(Collected data)
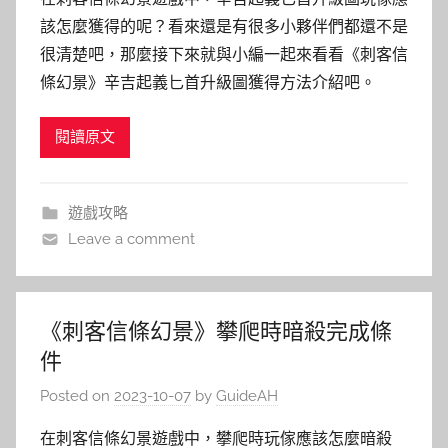
該怎麼獲得的呢？看來還是有很多小夥伴們都還不是
很清楚吧，那麼接下來就與小編一起來看看《刺客信
條幻景》辛吉起義匕首升級圖獲得方法介紹吧。
閱讀原文
遊戲攻略
Leave a comment
《刺客信條幻景》攀爬時暗殺完成條
件
Posted on
2023-10-07
by
GuideAH
在刺客信條幻景遊戲中，攀爬時玩傢應該怎麼暗殺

• [Task objective] Transcribe the lines above word for word, omitting the pictures.

• [Task result]
該怎麼獲得的呢？看來還是有很多小夥伴們都還不是
很清楚吧，那麼接下來就與小編一起來看看《刺客信
條幻景》辛吉起義匕首升級圖獲得方法介紹吧。
閱讀原文
遊戲攻略
Leave a comment
《刺客信條幻景》攀爬時暗殺完成條
件
Posted on
2023-10-07
by
GuideAH
在刺客信條幻景遊戲中，攀爬時玩傢應該怎麼暗殺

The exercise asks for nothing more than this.